What you need to do | Output the full listing word for word.

Extracted data entries
_ _ _ _ _

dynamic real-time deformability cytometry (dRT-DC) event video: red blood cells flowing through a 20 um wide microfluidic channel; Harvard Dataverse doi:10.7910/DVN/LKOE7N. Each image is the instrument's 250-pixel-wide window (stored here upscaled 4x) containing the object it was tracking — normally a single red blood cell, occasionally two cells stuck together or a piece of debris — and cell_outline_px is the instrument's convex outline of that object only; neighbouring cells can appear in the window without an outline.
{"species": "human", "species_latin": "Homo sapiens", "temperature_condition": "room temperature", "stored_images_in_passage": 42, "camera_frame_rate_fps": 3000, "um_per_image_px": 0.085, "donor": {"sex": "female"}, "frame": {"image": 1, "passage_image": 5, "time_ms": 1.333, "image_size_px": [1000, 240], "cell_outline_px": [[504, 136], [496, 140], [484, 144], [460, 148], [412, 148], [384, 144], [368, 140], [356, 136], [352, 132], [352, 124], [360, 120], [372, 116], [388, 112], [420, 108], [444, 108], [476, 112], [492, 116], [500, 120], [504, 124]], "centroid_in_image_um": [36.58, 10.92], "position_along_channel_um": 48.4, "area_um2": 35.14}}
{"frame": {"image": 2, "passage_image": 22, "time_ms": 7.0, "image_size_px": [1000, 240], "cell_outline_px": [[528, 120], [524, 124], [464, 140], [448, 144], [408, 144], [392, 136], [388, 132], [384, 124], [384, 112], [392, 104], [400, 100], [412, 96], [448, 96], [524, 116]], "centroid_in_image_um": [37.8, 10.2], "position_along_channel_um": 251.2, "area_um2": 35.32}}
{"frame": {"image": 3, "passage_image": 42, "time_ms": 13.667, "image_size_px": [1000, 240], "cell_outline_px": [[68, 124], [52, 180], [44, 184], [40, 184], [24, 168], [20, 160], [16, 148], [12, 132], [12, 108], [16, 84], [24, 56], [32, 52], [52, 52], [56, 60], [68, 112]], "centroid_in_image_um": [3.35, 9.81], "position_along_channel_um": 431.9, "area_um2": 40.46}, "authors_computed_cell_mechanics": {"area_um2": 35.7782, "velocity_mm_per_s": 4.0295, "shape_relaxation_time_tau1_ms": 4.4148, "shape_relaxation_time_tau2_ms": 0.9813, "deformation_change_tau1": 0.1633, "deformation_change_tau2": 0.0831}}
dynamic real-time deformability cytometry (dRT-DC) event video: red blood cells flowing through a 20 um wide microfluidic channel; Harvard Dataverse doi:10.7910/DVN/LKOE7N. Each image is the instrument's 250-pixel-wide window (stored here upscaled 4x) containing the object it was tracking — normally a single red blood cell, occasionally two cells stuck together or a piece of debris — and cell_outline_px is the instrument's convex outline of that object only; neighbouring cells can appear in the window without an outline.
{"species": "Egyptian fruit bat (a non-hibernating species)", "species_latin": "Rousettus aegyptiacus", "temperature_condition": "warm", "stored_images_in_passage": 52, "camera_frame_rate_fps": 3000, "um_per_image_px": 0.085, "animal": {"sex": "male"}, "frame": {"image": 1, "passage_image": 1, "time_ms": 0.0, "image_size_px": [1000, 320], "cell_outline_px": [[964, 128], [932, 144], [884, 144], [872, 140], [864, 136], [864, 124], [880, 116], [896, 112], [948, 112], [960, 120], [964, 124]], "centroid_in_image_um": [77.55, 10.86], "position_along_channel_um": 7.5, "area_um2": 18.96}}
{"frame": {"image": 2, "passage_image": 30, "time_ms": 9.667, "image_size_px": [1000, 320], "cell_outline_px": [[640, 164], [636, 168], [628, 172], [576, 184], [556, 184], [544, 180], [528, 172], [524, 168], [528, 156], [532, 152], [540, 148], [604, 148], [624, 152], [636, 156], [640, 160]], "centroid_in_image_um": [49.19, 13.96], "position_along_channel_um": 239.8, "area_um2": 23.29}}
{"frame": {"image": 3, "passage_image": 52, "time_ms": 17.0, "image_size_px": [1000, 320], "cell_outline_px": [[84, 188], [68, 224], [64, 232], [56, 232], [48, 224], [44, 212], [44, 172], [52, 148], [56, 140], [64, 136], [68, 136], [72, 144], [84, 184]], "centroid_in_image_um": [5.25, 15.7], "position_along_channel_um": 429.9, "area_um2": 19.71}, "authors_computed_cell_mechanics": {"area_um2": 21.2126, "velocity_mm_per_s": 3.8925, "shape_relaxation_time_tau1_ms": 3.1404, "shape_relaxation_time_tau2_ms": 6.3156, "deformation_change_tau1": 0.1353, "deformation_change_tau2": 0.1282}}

_ _ _ _ _

Correct response |
dynamic real-time deformability cytometry (dRT-DC) event video: red blood cells flowing through a 20 um wide microfluidic channel; Harvard Dataverse doi:10.7910/DVN/LKOE7N. Each image is the instrument's 250-pixel-wide window (stored here upscaled 4x) containing the object it was tracking — normally a single red blood cell, occasionally two cells stuck together or a piece of debris — and cell_outline_px is the instrument's convex outline of that object only; neighbouring cells can appear in the window without an outline.
{"species": "human", "species_latin": "Homo sapiens", "temperature_condition": "room temperature", "stored_images_in_passage": 42, "camera_frame_rate_fps": 3000, "um_per_image_px": 0.085, "donor": {"sex": "female"}, "frame": {"image": 1, "passage_image": 5, "time_ms": 1.333, "image_size_px": [1000, 240], "cell_outline_px": [[504, 136], [496, 140], [484, 144], [460, 148], [412, 148], [384, 144], [368, 140], [356, 136], [352, 132], [352, 124], [360, 120], [372, 116], [388, 112], [420, 108], [444, 108], [476, 112], [492, 116], [500, 120], [504, 124]], "centroid_in_image_um": [36.58, 10.92], "position_along_channel_um": 48.4, "area_um2": 35.14}}
{"frame": {"image": 2, "passage_image": 22, "time_ms": 7.0, "image_size_px": [1000, 240], "cell_outline_px": [[528, 120], [524, 124], [464, 140], [448, 144], [408, 144], [392, 136], [388, 132], [384, 124], [384, 112], [392, 104], [400, 100], [412, 96], [448, 96], [524, 116]], "centroid_in_image_um": [37.8, 10.2], "position_along_channel_um": 251.2, "area_um2": 35.32}}
{"frame": {"image": 3, "passage_image": 42, "time_ms": 13.667, "image_size_px": [1000, 240], "cell_outline_px": [[68, 124], [52, 180], [44, 184], [40, 184], [24, 168], [20, 160], [16, 148], [12, 132], [12, 108], [16, 84], [24, 56], [32, 52], [52, 52], [56, 60], [68, 112]], "centroid_in_image_um": [3.35, 9.81], "position_along_channel_um": 431.9, "area_um2": 40.46}, "authors_computed_cell_mechanics": {"area_um2": 35.7782, "velocity_mm_per_s": 4.0295, "shape_relaxation_time_tau1_ms": 4.4148, "shape_relaxation_time_tau2_ms": 0.9813, "deformation_change_tau1": 0.1633, "deformation_change_tau2": 0.0831}}
dynamic real-time deformability cytometry (dRT-DC) event video: red blood cells flowing through a 20 um wide microfluidic channel; Harvard Dataverse doi:10.7910/DVN/LKOE7N. Each image is the instrument's 250-pixel-wide window (stored here upscaled 4x) containing the object it was tracking — normally a single red blood cell, occasionally two cells stuck together or a piece of debris — and cell_outline_px is the instrument's convex outline of that object only; neighbouring cells can appear in the window without an outline.
{"species": "Egyptian fruit bat (a non-hibernating species)", "species_latin": "Rousettus aegyptiacus", "temperature_condition": "warm", "stored_images_in_passage": 52, "camera_frame_rate_fps": 3000, "um_per_image_px": 0.085, "animal": {"sex": "male"}, "frame": {"image": 1, "passage_image": 1, "time_ms": 0.0, "image_size_px": [1000, 320], "cell_outline_px": [[964, 128], [932, 144], [884, 144], [872, 140], [864, 136], [864, 124], [880, 116], [896, 112], [948, 112], [960, 120], [964, 124]], "centroid_in_image_um": [77.55, 10.86], "position_along_channel_um": 7.5, "area_um2": 18.96}}
{"frame": {"image": 2, "passage_image": 30, "time_ms": 9.667, "image_size_px": [1000, 320], "cell_outline_px": [[640, 164], [636, 168], [628, 172], [576, 184], [556, 184], [544, 180], [528, 172], [524, 168], [528, 156], [532, 152], [540, 148], [604, 148], [624, 152], [636, 156], [640, 160]], "centroid_in_image_um": [49.19, 13.96], "position_along_channel_um": 239.8, "area_um2": 23.29}}
{"frame": {"image": 3, "passage_image": 52, "time_ms": 17.0, "image_size_px": [1000, 320], "cell_outline_px": [[84, 188], [68, 224], [64, 232], [56, 232], [48, 224], [44, 212], [44, 172], [52, 148], [56, 140], [64, 136], [68, 136], [72, 144], [84, 184]], "centroid_in_image_um": [5.25, 15.7], "position_along_channel_um": 429.9, "area_um2": 19.71}, "authors_computed_cell_mechanics": {"area_um2": 21.2126, "velocity_mm_per_s": 3.8925, "shape_relaxation_time_tau1_ms": 3.1404, "shape_relaxation_time_tau2_ms": 6.3156, "deformation_change_tau1": 0.1353, "deformation_change_tau2": 0.1282}}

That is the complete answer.